We can now generalize the result from above as $$\begin{align}\Omega_0(\vec{p^i})&=h^{-1} \circ K_0*E*h \circ \vec{p^w} \\ &= h^{-1} \circ \left[ \begin{array}{c|c|c} fI & \vec{0} & \vec{0} \\ \vec{0}^T & 1 & 0 \end{array} \right] * \left[ \begin{array}{c|c} R^T & \vec{0} \\ \vec{0}^T & 1 \end{array} \right] * \left[ \begin{array}{c|c} I & \vec{-c^w} \\ \vec{0}^T & 1 \end{array} \right] * h \circ \vec{p^w} ,\end{align}$$

where:

  • intrinsic matrix $K_0 := \left[ \begin{array}{c|c|c} fI & \vec{0} & \vec{0} \\ \vec{0}^T & 1 & 0 \end{array} \right]$ and
  • extrinsic matrix $E := \left[ \begin{array}{c|c} R^T & \vec{0} \\ \vec{0}^T & 1 \end{array} \right] * \left[ \begin{array}{c|c} I & \vec{-c^w} \\ \vec{0}^T & 1 \end{array} \right].$

Note that the final (leftmost) step above, $h^{-1}$, is actually mapping the dimensions from $n$ to $(n-1)$, since the intrinsic matrix "projected" the vector from $(n+1)$-dimensional homogeneous coordinates to $n$-dimensional homogeneous coordinates.

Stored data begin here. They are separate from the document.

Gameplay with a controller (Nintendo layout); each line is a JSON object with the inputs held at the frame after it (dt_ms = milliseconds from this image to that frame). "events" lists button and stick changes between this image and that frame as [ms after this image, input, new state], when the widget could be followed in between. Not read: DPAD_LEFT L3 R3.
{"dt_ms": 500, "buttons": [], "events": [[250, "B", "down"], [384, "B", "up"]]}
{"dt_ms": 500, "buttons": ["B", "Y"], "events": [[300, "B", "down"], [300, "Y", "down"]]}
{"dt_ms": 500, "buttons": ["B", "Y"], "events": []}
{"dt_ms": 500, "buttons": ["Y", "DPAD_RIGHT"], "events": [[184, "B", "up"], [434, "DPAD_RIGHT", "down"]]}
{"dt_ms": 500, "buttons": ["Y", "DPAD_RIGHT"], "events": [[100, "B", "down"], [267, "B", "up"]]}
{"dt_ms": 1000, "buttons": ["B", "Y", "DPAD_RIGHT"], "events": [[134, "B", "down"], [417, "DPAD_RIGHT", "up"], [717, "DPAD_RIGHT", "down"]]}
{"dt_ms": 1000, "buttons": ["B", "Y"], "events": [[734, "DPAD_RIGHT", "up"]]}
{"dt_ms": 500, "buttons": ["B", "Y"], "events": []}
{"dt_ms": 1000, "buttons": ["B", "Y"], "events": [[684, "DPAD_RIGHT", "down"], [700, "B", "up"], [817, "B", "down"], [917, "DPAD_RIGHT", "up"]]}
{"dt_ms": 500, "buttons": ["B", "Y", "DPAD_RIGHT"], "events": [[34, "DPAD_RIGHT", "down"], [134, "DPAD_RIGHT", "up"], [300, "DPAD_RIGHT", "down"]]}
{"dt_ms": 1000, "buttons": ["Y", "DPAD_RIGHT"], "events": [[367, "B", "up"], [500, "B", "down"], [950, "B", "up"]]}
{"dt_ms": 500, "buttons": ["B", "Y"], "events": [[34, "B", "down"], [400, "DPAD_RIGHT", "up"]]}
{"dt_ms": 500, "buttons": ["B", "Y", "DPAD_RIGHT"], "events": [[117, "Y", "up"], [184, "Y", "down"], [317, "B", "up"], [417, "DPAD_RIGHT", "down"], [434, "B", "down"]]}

In fact we can even show coordinates from the corner of the image rather than from its intersection with the objective line:

  • Let $\vec{\beta}$ be an $(n-1)$-dimensional vector giving the image dimensions (in the 2-d setting our image was just a 1-dimensional line segment of length $w$).
  • Now $\Omega(\vec{p^w}) = \Omega_0(\vec{p^w})+ \vec{\beta}/2$, that is, we just need to apply a translation $ T_0 = \left[ \begin{array}{c|c} I & \vec{\beta}/2 \\ \vec{0}^T & 1 \end{array} \right],$ so $$ \begin{align} \Omega(\vec{p^w}) &= \Omega_0(\vec{p^w}) + \vec{\beta}/2 \\ &= h^{-1} \circ T_0 * h \circ \Omega_0(\vec{p^w}) \\ &= h^{−1} \circ T_0 * h \circ h^{-1} \circ K_0 * E * h \circ \vec{p^w} \\ &=h^{−1} \circ T_0 * K_0 * E * h \circ \vec{p^w}\\ &=h^{-1} \circ \left[ \begin{array}{c|c} I & \vec{\beta}/2 \\ \vec{0}^T & 1 \end{array} \right] \left[ \begin{array}{c|c|c} fI & \vec{0} & \vec{0} \\ \vec{0}^T & 1 & 0 \end{array} \right] * \left[ \begin{array}{c|c} R^T & \vec{0} \\ \vec{0}^T & 1 \end{array} \right] * \left[ \begin{array}{c|c} I & \vec{-c^w} \\ \vec{0}^T & 1 \end{array} \right] * h \circ \vec{t_j^w}\\ &=h^{-1} \circ \left[ \begin{array}{c|c|c} fI & \vec{\beta}/2 & \vec{0} \\ \vec{0}^T & 1 & 0 \end{array} \right] * \left[ \begin{array}{c|c} R^T & R^T*(\vec{-c^w}) \\ \vec{0}^T & 1 \end{array} \right] * h \circ \vec{t_j^w} \end{align} \hspace{15pt}(*),$$

where $I$ is either the $(n-1)$- or $n$-dimensional identity matrix, depending on the context.

Bonus Question 1

Let known tag boundaries be $\vec{t_j^w} \in \mathbb{R}^n$ for $j \in {1,...,n}$, which are the boundaries of some hypercube which can be expressed as $\vec{t_j^w} = \lambda\vec{u_j^w}+\vec{v_j^w}$ where $\{\vec{u_j^w}\}$ are the boundaries of the unit hypercube of dimension $n$, and $\lambda>0$ and $\vec{v^w}\in \mathbb{R}^n$ is some translation vector away from the origin. Note that all tag boundaries must lie on the same hyperplane:

$$\begin{vmatrix} \vec{t_0^w}^T \\ \vdots \\ \vec{t_n^w}^T \\ \vec{1}^T \notag \end{vmatrix}=0.$$

For each $j \in {1,...,n}$, we have observed that the projected position $\vec{t_j^w} \in \mathbb{R}^n$ on the image plane is $\vec{t_j^i} \in \mathbb{R}^{n-1}$.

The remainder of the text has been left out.